◆ **DIRECTIONS FOR THIS TASK**:
What is needed is an exact copy of the lines in the entries below from the one holding "right knee: (704, 335)" through the one holding "right elbow: (223, 469)", pictures excluded.

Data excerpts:
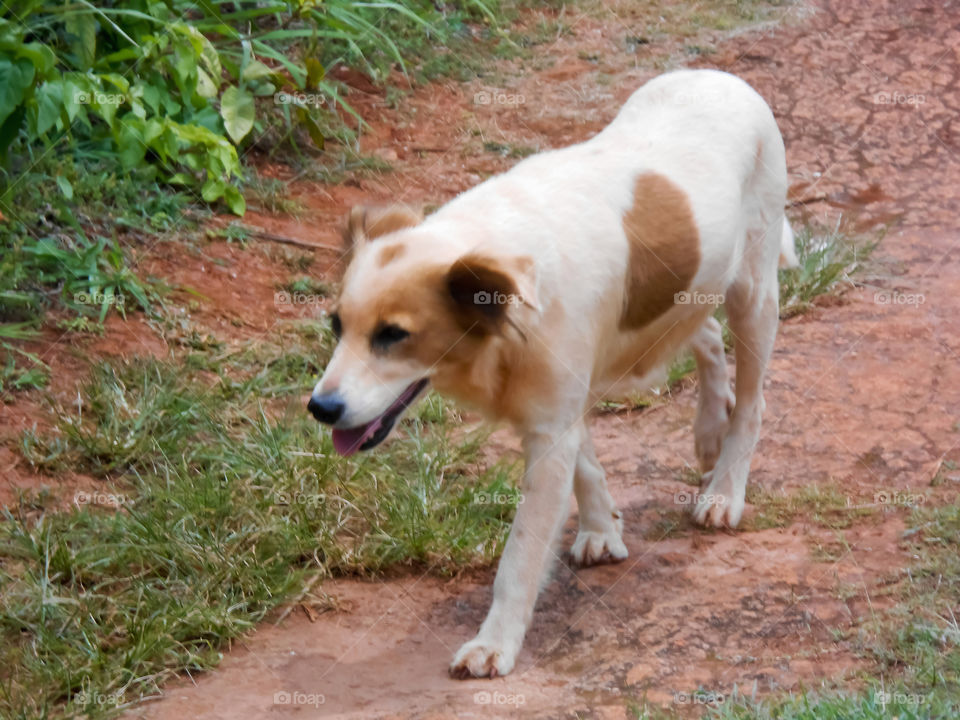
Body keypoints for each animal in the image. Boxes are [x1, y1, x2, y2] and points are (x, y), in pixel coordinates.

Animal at [308, 70, 796, 676]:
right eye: (336, 325)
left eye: (393, 335)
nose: (320, 408)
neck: (510, 293)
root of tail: (720, 76)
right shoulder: (558, 406)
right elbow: (586, 465)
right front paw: (602, 529)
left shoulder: (550, 428)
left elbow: (519, 556)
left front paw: (494, 643)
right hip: (680, 301)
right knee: (704, 335)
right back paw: (709, 430)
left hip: (753, 292)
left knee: (752, 398)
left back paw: (726, 486)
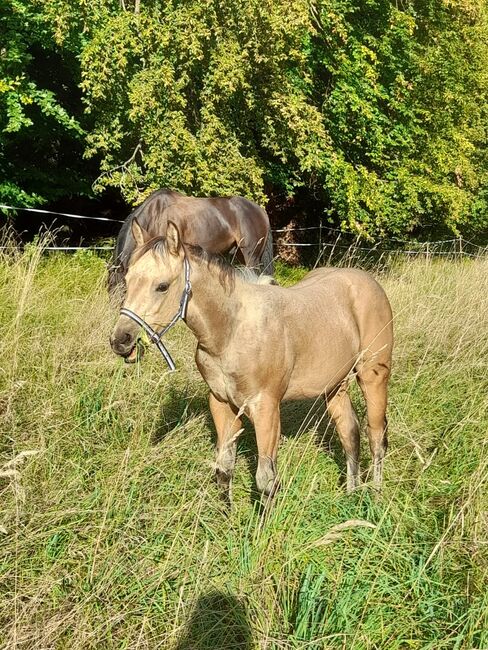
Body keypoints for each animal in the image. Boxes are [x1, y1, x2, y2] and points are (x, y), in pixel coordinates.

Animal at [110, 220, 392, 498]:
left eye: (162, 286)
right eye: (128, 279)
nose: (121, 340)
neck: (231, 331)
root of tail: (369, 282)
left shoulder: (266, 408)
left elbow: (266, 481)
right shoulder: (222, 404)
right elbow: (223, 469)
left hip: (373, 376)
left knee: (376, 435)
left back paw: (375, 496)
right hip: (335, 386)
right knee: (349, 432)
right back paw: (351, 494)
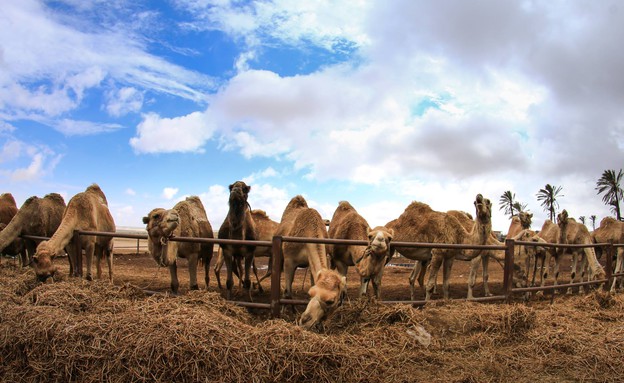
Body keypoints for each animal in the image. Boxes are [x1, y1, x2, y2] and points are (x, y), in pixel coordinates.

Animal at [276, 196, 348, 332]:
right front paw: (291, 313)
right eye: (311, 293)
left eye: (330, 301)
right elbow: (288, 291)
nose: (304, 321)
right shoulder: (289, 261)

◆ **WRITTEN ANSWER**:
right knee: (704, 335)
right back paw: (709, 430)
left hip: (753, 292)
left knee: (752, 398)
left back paw: (726, 486)
Body keypoints for each animal in the image. Boxes are [x1, y1, x2, y2] and points are (x, y), in pixel coordinates.

Animal at [110, 220, 392, 498]:
left eye: (162, 286)
right eye: (128, 279)
nose: (121, 340)
neck: (231, 331)
root of tail: (369, 282)
left shoulder: (266, 408)
left elbow: (266, 481)
right shoulder: (222, 404)
right elbow: (223, 469)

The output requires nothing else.